===== EXCERPT =====
Flora Zambesiaca

Taxon Detail

FZ volume:9 part:1 (1988) Amaranthaceae by C. C. Townsend

Amaranthaceae Key

Range:

A large and predominantly tropical family of some 65 genera and over 1000 species, including several cosmopolitan weeds and a large number of xerophytic plants; some are locally important vegetable or grain crops, and some are grown as decoratives.

Description:

Annual or perennial herbs or shrubs, rarely trees or lianes. Leaves simple, alternate or opposite, exstipulate, entire or nearly so. Inflorescence a dense head, loose or dense and spike-like thyrse, spike, raceme or panicle, basically cymose, bracteate; bracts hyaline to membranous, stramineous to white, subtending one or more flowers. Flowers hermaphrodite or unisexual (plants dioecious or monoecious), mostly actinomorphic, usually bibracteolate, frequently in ultimate 3-flowered cymules; lateral flowers of such cymules sometimes sterile, modified into scales, spines, hooks or hairs. Perianth uniseriate, membranous to firm and finally indurate, usually falling with the ripe fruit included, tepals free or more or less fused below, frequently more or less pilose or lanate, green to white or variously coloured. Stamens isomerous with and opposite the tepals, rarely fewer; filaments free or frequently more or less fused below, sometimes almost completely fused and 5-toothed at the apex with entire or deeply lobed teeth, occasionally some anantherous, alternating with variously shaped pseudostaminodes or not; anthers unilocular or bilocular. Ovary superior, unilocular; ovules commonly solitary, sometimes more numerous, erect to pendulous, placentation basal; style obsolete to long and slender; stigmas capitate to long and filiform. Fruit an irregularly rupturing or circumcissile capsule, rarely a berry or crustaceous, usually with rather thin, membranous walls; seeds round to lenticular or ovoid, embryo curved or circular, surrounding the more or less copious endosperm.
=====
**TO DO:**
A: According to the Amaranthaceae entry, roughly how many genera does the family contain?
B: For each statement, say whether it agrees with the Amaranthaceae entry, and quote the words that decide it. (i) The ovary is superior and has a single locule. (ii) The leaves bear stipules. (iii) The family is mainly found in temperate regions.
C: The Amaranthaceae entry says the lateral flowers of cymules are sometimes sterile and modified into other structures. List every structure it names.
===== DATASET ENTRIES =====
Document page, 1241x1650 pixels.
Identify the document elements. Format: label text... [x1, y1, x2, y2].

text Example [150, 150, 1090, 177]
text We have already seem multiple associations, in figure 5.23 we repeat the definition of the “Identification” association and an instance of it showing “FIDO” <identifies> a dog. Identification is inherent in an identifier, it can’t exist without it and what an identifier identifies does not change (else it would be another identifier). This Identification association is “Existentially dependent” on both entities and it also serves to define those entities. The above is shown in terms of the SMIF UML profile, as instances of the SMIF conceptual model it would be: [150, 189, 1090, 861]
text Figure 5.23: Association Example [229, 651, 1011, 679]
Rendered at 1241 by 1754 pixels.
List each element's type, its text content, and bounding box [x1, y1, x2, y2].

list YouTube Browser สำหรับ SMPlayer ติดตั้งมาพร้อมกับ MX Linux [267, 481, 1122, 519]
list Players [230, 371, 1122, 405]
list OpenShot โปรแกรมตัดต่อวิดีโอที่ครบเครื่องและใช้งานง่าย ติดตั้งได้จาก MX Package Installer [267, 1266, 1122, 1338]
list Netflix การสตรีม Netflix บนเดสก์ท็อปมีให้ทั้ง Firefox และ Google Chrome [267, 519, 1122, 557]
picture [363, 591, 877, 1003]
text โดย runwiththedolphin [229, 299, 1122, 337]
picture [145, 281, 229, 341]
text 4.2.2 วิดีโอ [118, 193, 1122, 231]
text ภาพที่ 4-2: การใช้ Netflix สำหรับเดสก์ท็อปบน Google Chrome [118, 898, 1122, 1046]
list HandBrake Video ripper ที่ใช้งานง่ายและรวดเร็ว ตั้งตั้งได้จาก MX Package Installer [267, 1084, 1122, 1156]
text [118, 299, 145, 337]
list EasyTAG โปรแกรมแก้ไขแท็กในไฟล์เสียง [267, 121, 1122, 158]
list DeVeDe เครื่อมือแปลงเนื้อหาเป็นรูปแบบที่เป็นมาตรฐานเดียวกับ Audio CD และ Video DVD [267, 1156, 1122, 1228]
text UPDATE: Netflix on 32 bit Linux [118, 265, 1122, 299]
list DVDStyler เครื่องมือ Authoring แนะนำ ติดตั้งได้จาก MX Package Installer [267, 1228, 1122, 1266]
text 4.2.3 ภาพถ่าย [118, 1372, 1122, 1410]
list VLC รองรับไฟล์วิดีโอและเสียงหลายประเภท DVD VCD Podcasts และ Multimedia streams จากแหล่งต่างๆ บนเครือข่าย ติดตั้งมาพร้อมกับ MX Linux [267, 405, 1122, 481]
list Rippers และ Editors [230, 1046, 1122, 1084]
=====
**ANSWERS TO THE TASKS:**
A: Some 65 genera.

B:
(i) Yes: "Ovary superior, unilocular".
(ii) No: "exstipulate".
(iii) No: "predominantly tropical".

C: Scales, spines, hooks, hairs